Le texte d’Heriger ne dit pas quelle espèce de chiffres se trouvaient sur les apices. Or, Guy Beaujouan (1966) a montré que c’était par les apices que les chiffres arabes d’Occident (gubar) s’étaient introduits en Europe et que les formes diverses qu’ils ont dans les manuscrits s’expliquent par la rotation des apices (on ne savait pas dans quel sens les mettre). D’autre part, Richard Lemay (1977) a montré le rôle de l’Espagne (où ils sont attestés depuis 972) dans la transmission de ces signes.

Voici le premier trait d’influence arabe, et là encore le pays de Liège n’est pas isolé.
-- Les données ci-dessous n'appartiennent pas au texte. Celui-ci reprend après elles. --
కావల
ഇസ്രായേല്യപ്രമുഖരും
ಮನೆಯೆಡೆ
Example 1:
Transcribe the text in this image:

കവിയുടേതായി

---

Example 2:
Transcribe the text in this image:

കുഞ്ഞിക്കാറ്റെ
Gerbert écrivit un traité sur l’abaque (Bubnov, 1899) et selon l’abaciste Bernelinus, cet art florissait en Lotharingie.

Astronomie

Aucune œuvre ne nous est parvenue. On connaît de nombreux computistes, qui puisent dans la tradition chrétienne du haut moyen âge.
Mais Radulphe écrit à Ragimbold [[ Radulphe, lettre n° 5, Tannery-Clerval Astrolabium misissem vobis judicandum, sed est nobis exemplar ad alliud construendum: cujus de scientia si quid affectatis, ad missam sancti Lan(berti) non vos pigeat advenire. Forsitan non penitebit: alioquin videre tantummodo astrolabium non magis iuvabit quam « lippum pictae tabulae, fomenta podagrum ».]]: je vous aurais envoyé un astrolabe pour que vous l’examiniez, mais nous avons besoin du nôtre pour en construire une copie. Si vous souhaitez vous en informer, venez à la messe de Saint Lambert. Car il ne suffit pas de voir simplement un astrolabe.
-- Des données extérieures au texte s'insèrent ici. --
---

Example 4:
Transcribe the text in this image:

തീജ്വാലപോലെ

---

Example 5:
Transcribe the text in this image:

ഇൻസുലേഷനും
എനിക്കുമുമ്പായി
Cette simple mention est une des premières attestations de l’astrolabe en Occident et une mention importante de science arabe.
L’astrolabe fut mis au point par les Grecs à la fin de l’antiquité (VIème siècle), perfectionné et très utilisé par les Arabes. En Occident, ses attestations à l’époque de Bède et à l’époque carolingienne ne sont pas sûres, ou bien il s’agit d’instruments de type grec.

Sa présence à Liège n’est pas un phénomène isolé. Le catalogue de la bibliothèque d’Anchin au XIème siècle mentionne un Liber de astrolabio (Gessler, 1935). Vers 1050, Hermann le Contrefait, moine de Reichenau donne à ce sujet un traité plein de mots arabes Drecker, 1931 ).